Макаров втянул голову в плечи и замер с чашкой в руке:
— Чего-чего?!
— Представь себе, — пояснил Калашников, — что пресловутые теракты произошли бы не в две тысячи первом, а в две тысячи двадцатом году. И террористы захватили бы не теперешние «боинги», а какие-нибудь стратопланы в тысячу тонн весом. Да еще в багаж сдали бы несколько чемоданчиков с ядерными зарядами. Тут бы одними небоскребами не обошлось, верно?
Макаров поставил чашку на стол.
— Это уже третьей мировой попахивает, — сказал он.
— Вот именно, — кивнул Калашников. — А теперь — элементарно посчитаем. Число ядерных зарядов в мире? Растет из года в год. Число ядерных государств? Тоже не уменьшается. Соотношение численности населения бедных и богатых стран? Бедных все больше, богатых все меньше. Средний уровень образованности на планете? Падает. Количество терактов с участием камикадзе? Растет как на дрожжах. Вот, — Калашников скрестил перед собой поднятые руки, — технические возможности растут, а этические ограничения по применению этой техники во вред человечеству падают. Обезьяна с гранатой — вот в кого превращается наше хваленое человечество!
— Превращается, — кивнул Макаров, чавкая куском торта.
— А следовательно, — победно заключил Калашников, — вероятность теракта, способного закончиться всепланетной катастрофой, постоянно растет. И если не предпринять специальных усилий, направленных на совершенствование общества, на создание нового человека с этикой, соответствующей его техническим возможностям, — то рано или поздно очередной Усама обрушит на наши головы ядерный дождь!
— Обрушит, — согласился Макаров, — обязательно обрушит.
— Вот так-то, — сказал Калашников и развалился в кресле, потянувшись всем телом. — А ты говоришь — «ва-аши проблемы»!

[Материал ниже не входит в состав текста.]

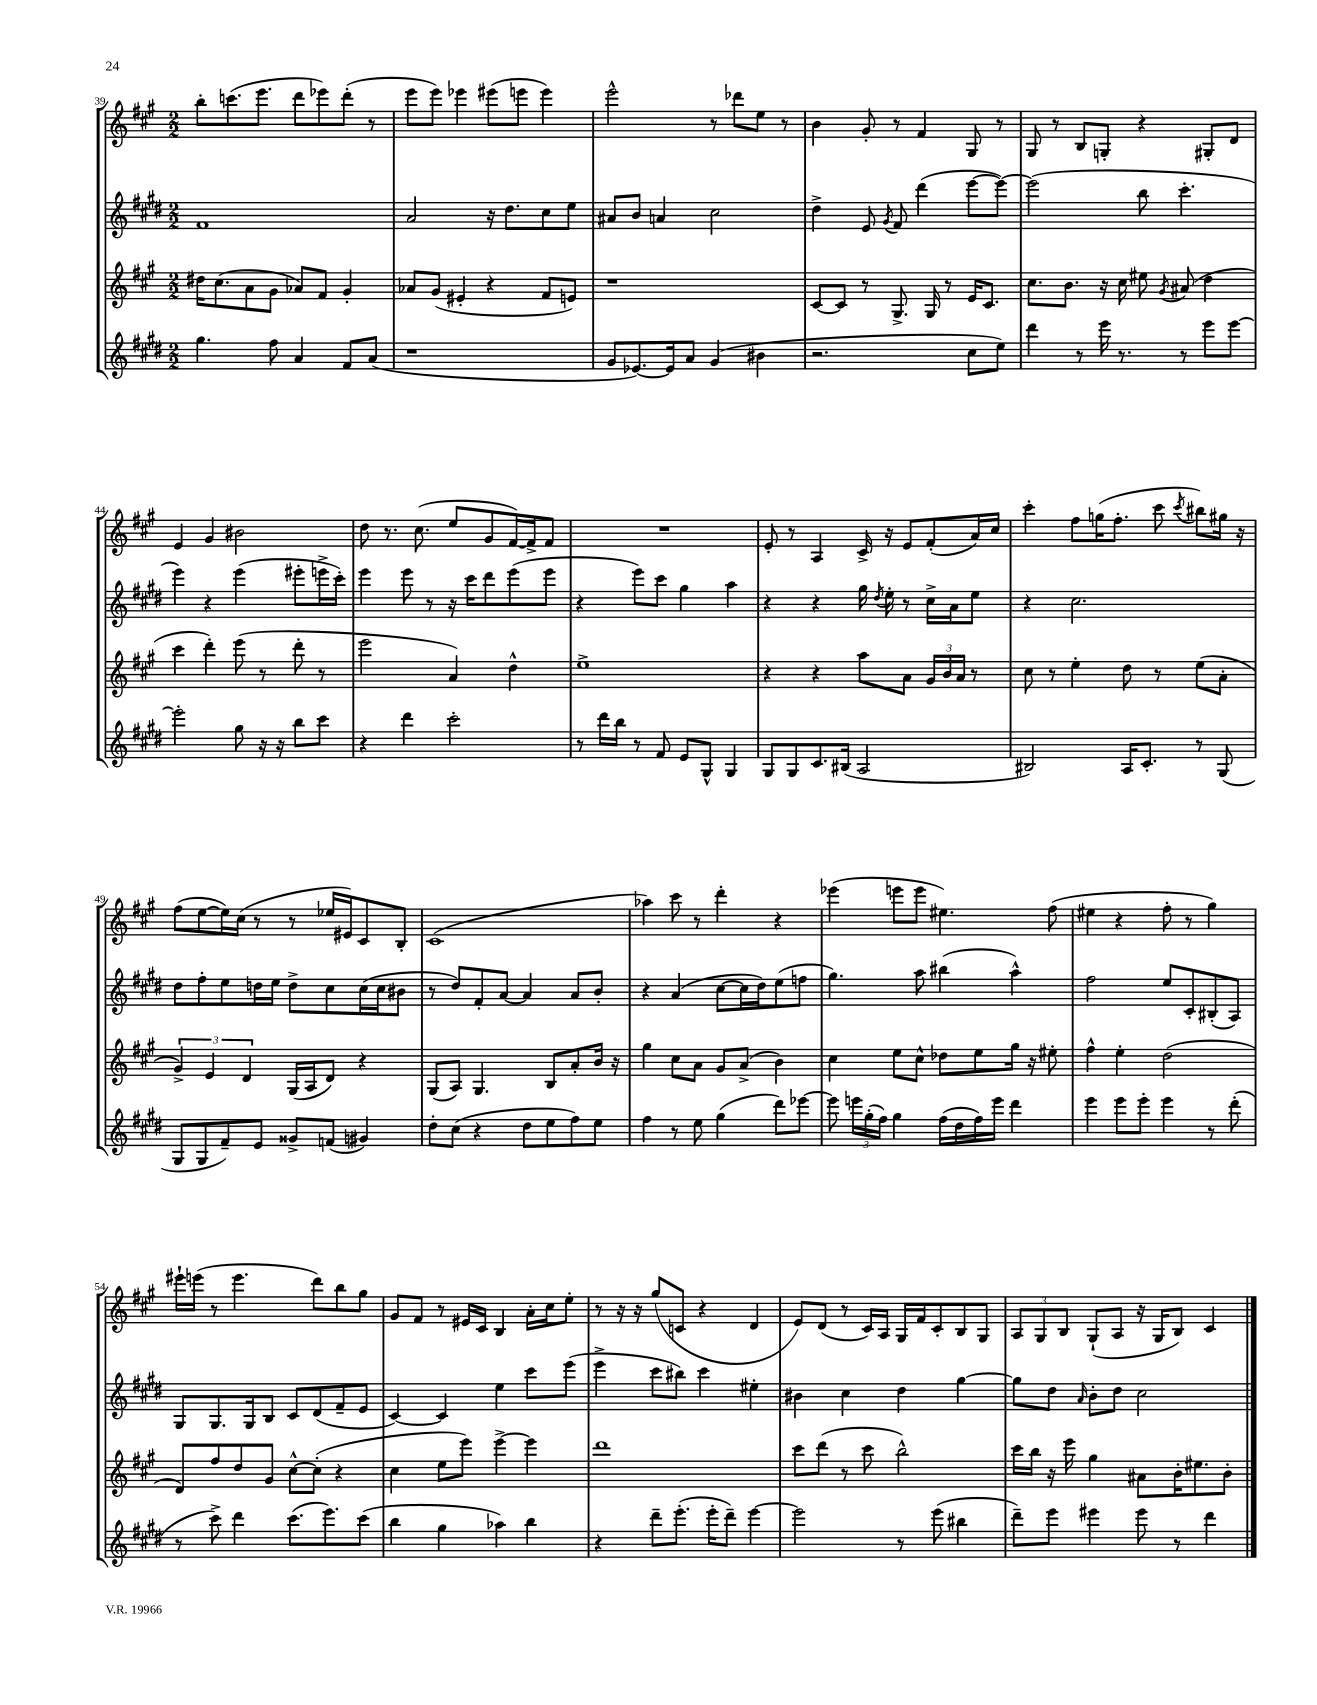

**kern	**kern	**kern	**kern
*staff4	*staff3	*staff2	*staff1
*clefG2	*clefG2	*clefG2	*clefG2
*k[f#c#g#d#]	*k[f#c#g#]	*k[f#c#g#d#]	*k[f#c#g#]
*M2/2	*M2/2	*M2/2	*M2/2
4.gg#\	16dd#\LK	1f#	8bb'\L
.	(8.cc#\	.	.
.	.	.	(8.ccc\
.	8a\	.	.
.	.	.	8.eee\J
8ff#\	8g#\J	.	.
4a/	8a-/L)	.	8ddd\L
.	8f#/J	.	8eee-\)
8f#/L	4g#'/	.	(8ddd'\J
(8a/J	.	.	8r
=	=	=	=
1r	8a-/L	2a/	8eee\L
.	(8g#/J	.	8eee\J)
.	4e#'/	.	4eee-\
.	4r	16r	(8eee#\L
.	.	8.dd#\L	.
.	.	.	8eee\J
.	8f#/L	8cc#\	4eee\)
.	8e/J)	8ee\J	.
=	=	=	=
8g#/L	1r	8a#/L	2eee^^\
[8.e-/)	.	8b/J	.
.	.	4a/	.
16e-/]k	.	.	.
8a/J	.	.	.
(4g#/	.	2cc#\	8r
.	.	.	8ddd-\L
4b#\	.	.	8ee\J
.	.	.	8r
=	=	=	=
2.r	[8c#/L	4dd#^\	4b\
.	8c#/]J	.	.
.	8r	8e/	8g#'/
.	.	8qg#/	.
.	8.G#^/	8f#/	8r
.	.	(4ddd#\	4f#/
.	16G#/	.	.
.	8r	.	.
8cc#\L	16e/LK	[8eee\L	8G#/
.	8.c#/J	.	.
8ee\J)	.	8eee\_J)	8r
=	=	=	=
4ddd#\	8.cc#\L	(2eee\]	8G#/
.	.	.	8r
.	8.b\J	.	.
8r	.	.	8B/L
16eee\	16r	.	8G'/J
8.r	16cc#\	.	.
.	8ee#\	8bb\	4r
.	8qg#/	.	.
8r	(8a#/	4.ccc#'\	.
8eee\L	4dd\	.	8G#'/L
[8eee\J	.	.	8d/J
=	=	=	=
2eee'\]	4ccc#\	4eee\)	4e/
.	4ddd'\)	4r	4g#/
8gg#\	(8eee\	(4eee\	2b#\
16r	8r	.	.
16r	.	.	.
8bb\L	8ddd'\	8eee#'\L	.
8ccc#\J	8r	16eee^\L	.
.	.	16ccc#'\JJ)	.
=	=	=	=
4r	2eee\	4eee\	8dd\
.	.	.	8.r
4ddd#\	.	8eee\	.
.	.	.	(8.cc#\
.	.	8r	.
2ccc#'\	4a/)	16r	8ee/L
.	.	16ccc#\LK	.
.	.	8ddd#\	8g#/
.	4dd^^\	(8eee\	[16f#/L)
.	.	.	16f#^/]J
.	.	8eee\J	8f#/J
=	=	=	=
8r	1ee^	4r	1r
16ddd#\LL	.	.	.
16bb\JJ	.	.	.
8r	.	8eee\L)	.
8f#/	.	8ccc#\J	.
8e/L	.	4gg#\	.
8G#^^/J	.	.	.
4G#/	.	4aa\	.
=	=	=	=
8G#/L	4r	4r	8e'/
8G#/	.	.	8r
8.c#/	4r	4r	4A/
(16B#/Jk	.	.	.
2A/	8aa\L	16gg#\	16c#^/
.	.	8qdd#/	.
.	.	16ee'\	16r
.	8a\J	8r	8e/L
.	24g#/LL	16cc#^\LL	(8f#'/
.	24b/	.	.
.	.	16a\J	.
.	24a/JJ	.	.
.	8r	8ee\J	16a/L)
.	.	.	16cc#/JJ
=	=	=	=
2B#/)	8cc#\	4r	4ccc#'\
.	8r	.	.
.	4ee'\	2.cc#\	8ff#\L
.	.	.	(16gg\K
.	.	.	8.ff#'\J
16A/LK	8dd\	.	.
8.c#'/J	.	.	.
.	8r	.	8ccc#\
.	.	.	8qccc#/
8r	(8ee\L	.	8bb#\L)
(8G#/	8a'\J	.	16gg#\Jk
.	.	.	16r
=	=	=	=
8G#/L	6g#^/)	8dd#\L	(8ff#\L
8G#/	.	8ff#'\	[8ee\
.	6e/	.	.
8f#~/)	.	8ee\	16ee\]L)
.	.	.	(16cc#\JJ
.	6d/	.	.
8e/J	.	16dd\L	8r
.	.	16ee\JJ	.
8g##^/L	(16G#/LL	8dd^\L	8r
.	16A/J	.	.
(8f/J	8d/J)	8cc#\	16ee-/LL
.	.	.	16e#/J)
4g#/)	4r	(16cc#\L	8c#/
.	.	16cc#\J	.
.	.	8b#\J	8B'/J
=	=	=	=
8dd#'\L	(8G#/L	8r	(1c#
(8cc#\J	8A/J)	8dd#/L)	.
4r	4.G#/	8f#'/	.
.	.	[8a/J	.
8dd#\L	.	4a/]	.
8ee\	8B/L	.	.
8ff#\)	8a'/	8a/L	.
8ee\J	16b/Jk	8b'/J	.
.	16r	.	.
=	=	=	=
4ff#\	4gg#\	4r	4aa-\)
8r	8cc#\L	(4a/	8ccc#\
8ee\	8a\J	.	8r
(4gg#\	8g#/L	[8cc#\L	4ddd'\
.	(8a^/J	16cc#\]L	.
.	.	16dd#\J)	.
8ddd#\L)	4b\)	(8ee\	4r
[8eee-\J	.	8ff\J	.
=	=	=	=
8eee-\]	4cc#\	4.gg#\)	(4eee-\
24eee\LL	.	.	.
(24gg#'\	.	.	.
24ff#\JJ)	.	.	.
4gg#\	8ee\L	.	8eee\L
.	8cc#^^\J	8aa\	8eee\J
(16ff#\LL	8dd-\L	(4bb#\	4.ee#\)
16dd#\	.	.	.
16ff#\)	8ee\	.	.
16eee\JJ	.	.	.
4ddd#\	16gg#\Jk	4aa^^\)	.
.	16r	.	.
.	8ee#'\	.	(8ff#\
=	=	=	=
4eee\	4ff#^^\	2ff#\	4ee#\
8eee\L	4ee'\	.	4r
8eee'\J	.	.	.
4eee\	(2dd\	8ee/L	8ff#'\
.	.	8c#'/	8r
8r	.	(8B#'/	4gg#\)
(8ddd#'\	.	8A/J)	.
=	=	=	=
8r	8d/L)	8G#/L	16eee#`\LL
.	.	.	(16eee\JJ
8ccc#^\)	8ff#/	8.G#/	8r
4ddd#\	8dd/	.	4.eee\
.	.	16G#/k	.
.	8g#/J	8B/J	.
(8.ccc#\L	[8cc#^^\L	8c#/L	.
.	(8cc#'\]J	(8d#/	8ddd\L)
8.eee\)	.	.	.
.	4r	8f#~/	8bb\
(8ccc#\J	.	8e/J	8gg#\J
=	=	=	=
4bb\	4cc#\	[4c#/)	8g#/L
.	.	.	8f#/J
4gg#\	8ee\L	4c#/]	8r
.	8eee\J)	.	16e#/LL
.	.	.	16c#/JJ
4aa-\)	[4eee^\	4ee\	4B/
4bb\	4eee\]	8ccc#\L	16a'\LL
.	.	.	16cc#\J
.	.	(8eee\J	8ee'\J
=	=	=	=
4r	1ddd	4eee^\	8r
.	.	.	16r
.	.	.	16r
8ddd#~\L	.	8ccc#\L	(8gg#/L
(8.eee'\J	.	8bb#\J)	8c/J
.	.	4ccc#\	4r
16eee'\LK	.	.	.
8ddd#~\J)	.	.	.
[4eee\	.	4ee#'\	4d/
=	=	=	=
2eee\]	8ccc#\L	4b#\	8e/L)
.	(8ddd\J	.	(8d/J
.	8r	4cc#\	8r
.	8ccc#\	.	16c#/LL)
.	.	.	16A/JJ
8r	2bb^^\)	4dd#\	16G#/LL
.	.	.	16f#/J
(8eee\	.	.	8c#'/
4bb#\	.	[4gg#\	8B/
.	.	.	8G#/J
=	=	=	=
8ddd#~\L)	16ccc#\LL	8gg#\]L	12A/L
.	16bb\JJ	.	.
.	.	.	12G#/
8eee\J	16r	8dd#\J	.
.	.	.	12B/J
.	16eee\	.	.
.	.	16qqa/	.
4eee#\	4gg#\	8b'\L	(8G#`/L
.	.	8dd#\J	8A/J
8eee#\	8a#\L	2cc#\	16r
.	.	.	16G#/LK
8r	16b'\K	.	8B/J)
.	8.ee#\	.	.
4ddd#\	.	.	4c#/
.	8b'\J	.	.
==	==	==	==
*-	*-	*-	*-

— Так ваши и есть, — ответил Макаров. — Человечество-то от твоих рассуждений даже не почешется.
— Это верно, — вздохнул Калашников. — Человечеству на меня наплевать с высокого дерева. Как, впрочем, и на самое себя.

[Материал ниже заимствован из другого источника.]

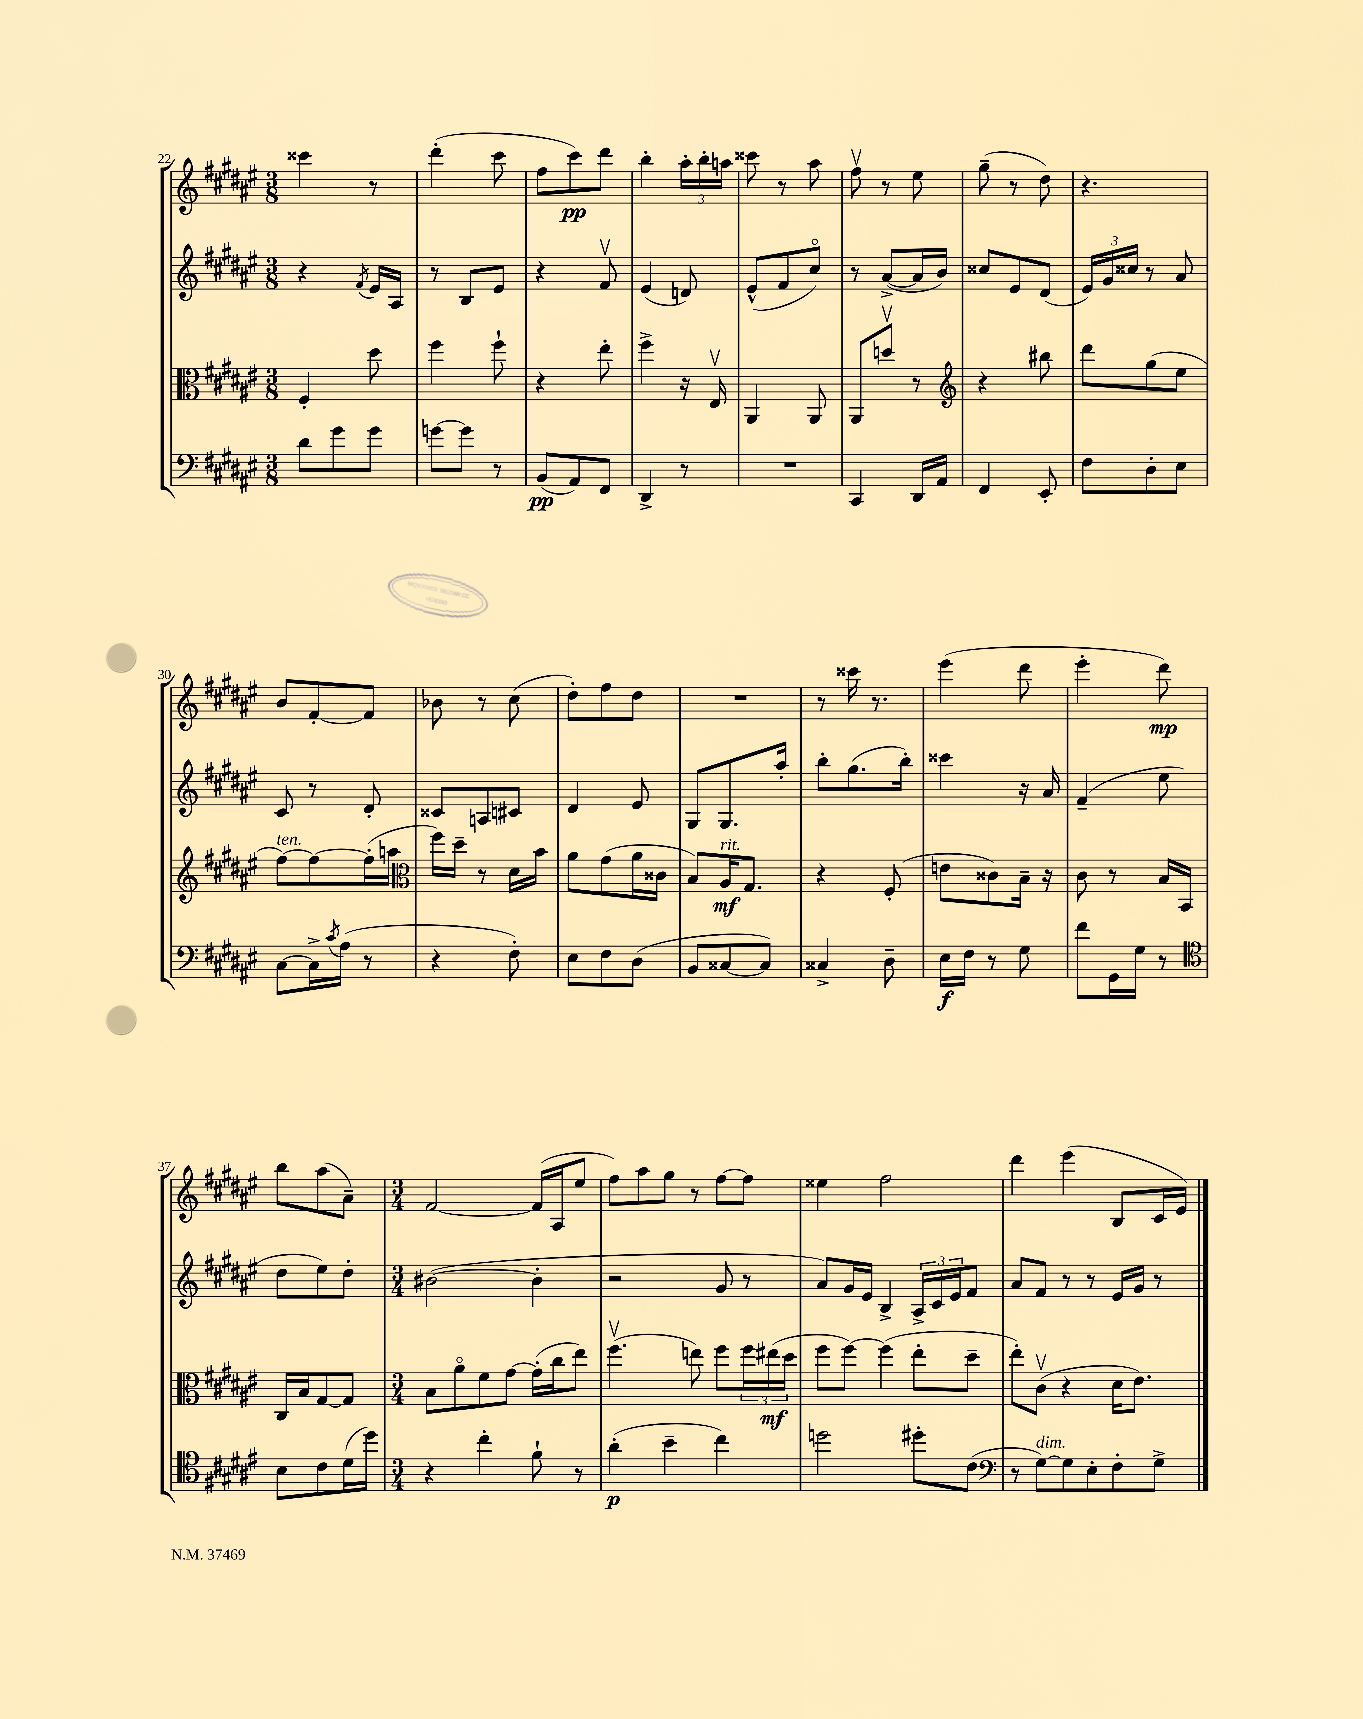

**kern	**kern	**kern	**kern
*staff4	*staff3	*staff2	*staff1
*clefF4	*clefC3	*clefG2	*clefG2
*k[f#c#g#d#a#e#]	*k[f#c#g#d#a#e#]	*k[f#c#g#d#a#e#]	*k[f#c#g#d#a#e#]
*M3/8	*M3/8	*M3/8	*M3/8
8d#	4F#'	4r	4ccc##
8g#	.	.	.
.	.	8qf#	.
8g#	8dd#	16e#	8r
.	.	16A#	.
=	=	=	=
[8g	4ff#	8r	(4ddd#'
8g]	.	8B	.
8r	8ff#`	8e#	8ccc#
=	=	=	=
(8BB	4r	4r	8ff#
8AA#)	.	.	8ccc#)
8FF#	8ee#'	8f#v	8ddd#
=	=	=	=
4DD#^	4ff#^	(4e#	4bb'
8r	16r	8d)	24aa#'
.	.	.	24bb'
.	16E#v	.	.
.	.	.	24aa
=	=	=	=
4.r	4AA#	(8e#^^	8ccc##
.	.	8f#	8r
.	8AA#	8cc#o)	8aa#
=	=	=	=
4CC#	8AA#	8r	8ff#v
.	8ddv	([8a#^	8r
16DD#	8r	16a#]	8ee#
16AA#	.	16b)	.
=	=	=	=
*	*clefG2	*	*
4FF#	4r	8cc##	(8gg#~
.	.	8e#	8r
8EE#'	8bb#	(8d#	8dd#)
=	=	=	=
8F#	8ddd#	24e#)	4.r
.	.	24g#	.
.	.	24cc##	.
8D#'	(8gg#	8r	.
8E#	8ee#	8a#	.
=	=	=	=
[8C#	[8ff#)	8c#	8b
16C#^]	8ff#_	8r	[8f#'
8qc#	.	.	.
(16A#	.	.	.
8r	(16ff#']	8d#'	8f#]
.	16aa	.	.
=	=	=	=
*	*clefC3	*	*
4r	16ff#)	8c##	8b-
.	16dd#~	.	.
.	8r	8A	8r
8F#')	16d#	8c#	(8cc#
.	16b	.	.
=	=	=	=
8E#	8a#	4d#	8dd#')
8F#	(8g#	.	8ff#
(8D#	16a#	8e#	8dd#
.	16c##	.	.
=	=	=	=
8BB	8B)	8G#	4.r
[8C##	16A#	8.G#	.
.	8.G#	.	.
8C##])	.	.	.
.	.	16aa#'	.
=	=	=	=
4C##^	4r	8bb'	8r
.	.	(8.gg#	16ccc##
.	.	.	8.r
8D#~	(8F#'	.	.
.	.	16bb')	.
=	=	=	=
16E#	8e	4ccc##	(4eee#
16F#	.	.	.
8r	8c##)	.	.
8G#	16B~	16r	8ddd#
.	16r	16a#	.
=	=	=	=
8f#	8c#	(4f#~	4eee#'
16GG#	8r	.	.
16G#	.	.	.
8r	16B	8ee#	8ddd#)
.	16BB	.	.
=	=	=	=
*clefC4	*	*	*
8B	16C#	8dd#	8bb
.	16B	.	.
8c#	[8G#	8ee#)	(8aa#
(16d#	8G#]	8dd#'	8a#~)
16dd#)	.	.	.
=	=	=	=
*M3/4	*M3/4	*M3/4	*M3/4
4r	8B	([2b#	[2f#
.	8a#o	.	.
4cc#'	8f#	.	.
.	[8g#	.	.
8f#`	(16g#']	4b#']	(16f#]
.	16cc#	.	16A#
8r	8ee#)	.	8ee#
=	=	=	=
(4a#'	(4.ff#v	2r	8ff#)
.	.	.	8aa#
4b~	.	.	8gg#
.	8ee)	.	8r
4cc#)	8ff#	8g#	[8ff#
.	24ff#	8r	8ff#]
.	(24ee#	.	.
.	24dd#	.	.
=	=	=	=
2dd	8ff#	8a#)	4ee##
.	[8ff#)	16g#	.
.	.	16e#	.
.	(4ff#]	4B^	2ff#
8dd#'	8ee#'	24A#^	.
.	.	24c#	.
.	.	24e#	.
(8c#	8dd#~	8f#	.
=	=	=	=
*clefF4	*	*	*
8r	8ee#')	8a#	4ddd#
[8G#)	(8c#v	8f#	.
8G#]	4r	8r	(4eee#
8E#'	.	8r	.
8F#'	16d#	16e#	8B
.	8.e#)	16g#	.
8G#^	.	8r	16c#
.	.	.	16e#)
==	==	==	==
*-	*-	*-	*-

Он взял со стола последний кусок торта, долил в стакан кипятку, выцедив чайник до донышка.
— Надо бы еще вскипятить, — заметил Макаров. — У нас тут хлеб имеется. И шоколадная паста!
— Надо — вскипятим, — согласился Калашников. Он поставил чайник на видавшие виды тумбочку и воткнул вилку в обмотанную синей изолентой розетку.
Короткое замыкание, подумал он в следующее мгновение, оказавшись в полной темноте. Хотя нет, были бы искры.
— Это еще что такое? — спросил Калашников в темноту.
— Так ядерный дождь, — ехидно ответил Макаров. — Как и было предсказано!
— Ядерный снег, — фыркнул Калашников. — До полного обледенения проводов. У тебя фонарик какой-нибудь есть?
— Только спички, — ответил Макаров. — Ты посиди, я сейчас что-нибудь придумаю.
Устроим вечер со свечами, подумал Калашников. Как в добрые старые времена, когда все мы были молоды, зачитывались фантастикой и твердо верили, что еще при нашей жизни на Земле будет построено светлое будущее.
Макаров чиркнул спичкой и направился к выходу, отбрасывая на стены и потолок гигантскую черную тень.
— А свечи? — сварливо сказал Калашников.
— Приносите — зажжем, — ответил Макаров. Он задул догоревшую спичку, чиркнул второй. Затем отворил дверь на лестницу. — Ура! Я вижу свет!
— Свет? — удивился Калашников. — Значит, это только нас обесточили?!
— Да нет, у соседей тоже темно, — ответил Макаров. — Погоди, я сейчас…
Любопытство пересилило усталость. Калашников осторожно поднялся, нащупал по правую руку от себя стеллаж с книгами и маленькими шагами двинулся к выходу.
В распахнутую настежь дверь действительно просачивался свет. Калашников сделал еще два шага и услышал снаружи блеющий звук, которым Макаров обычно выражал крайнее удивление:
— Э-э-э?!
— Ме-е-е! — отозвался Калашников, пригнул голову и выскочил на лестничную площадку. Макаров стоял наверху, около двери в подъезд, одной рукой опираясь на стену. Лицо его было освещено ярким солнечным светом.
Э, нет, ошеломленно подумал Калашников. Декабрь, восемь вечера; какое тут, к черту, солнце?!